The primary purpose of a corporation is (and always has been) to make money. Without profits, corporations go out of business, people lose their jobs and governments receive none of the taxes that corporations pay.
Non-profits, on the other hand have always been perceived as benevolent organizations whose sole purpose is a common societal good. But without donations, non-profits go the same way as corporations without profits. They go out of business, people lose their jobs and their taxes aren’t paid (non-profits aren’t exempt from all taxes).
Social expectations have changed and the path to revenues has become more competitive. I’m seeing the rise of a hybrid corporation. Hybrid corporations can generate money, even multi-billions of dollars, as long as that company is perceived to practice corporate social responsibility.
What’s the difference between an “Inc.” and an “Org.”?
Entities select a tax status, “inc” or “org” when they start up. They each have compliance requirements, but they both depend on the same thing – revenue! It’s just a matter of whether the revenue is called “earnings” or “donations”.

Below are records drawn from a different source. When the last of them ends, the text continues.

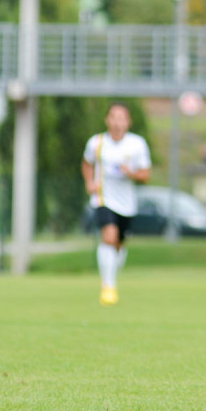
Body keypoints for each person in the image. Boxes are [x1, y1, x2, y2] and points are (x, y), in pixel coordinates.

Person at [81, 103, 151, 306]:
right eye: (114, 117)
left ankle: (111, 277)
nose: (117, 122)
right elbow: (87, 163)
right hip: (103, 199)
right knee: (108, 237)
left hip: (127, 204)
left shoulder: (137, 145)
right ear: (107, 120)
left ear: (128, 122)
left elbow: (145, 174)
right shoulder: (97, 142)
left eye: (122, 118)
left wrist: (131, 172)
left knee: (119, 245)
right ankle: (108, 286)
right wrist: (89, 182)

How much does reputation matter?
It depends. As transparency increases, corporate and non- profit practices are more exposed to public scrutiny.
The expectations of society have adapted and grown, putting more pressure on entities to adhere to more people and planet friendly practices –
- consider the rash of sexual harassment allegations and the publications of questionable, and even unethical and illegal, corporate diversity policies and practices. Companies can no longer afford to ignore the social aspect of their organizations
- numerous sites exist where current and former employees rate their perception of the company CEO, the company practices and direct supervisors. This has a direct effect on talent pools
- real (and fake) news affects corporate stock prices
- corporate reputation matters when recruiting high demand employees
As long as shareholders and board members exist, the fight for revenue will continue. Can revenue and social good co-exist? Will this co-existence create an environment of greater prosperity?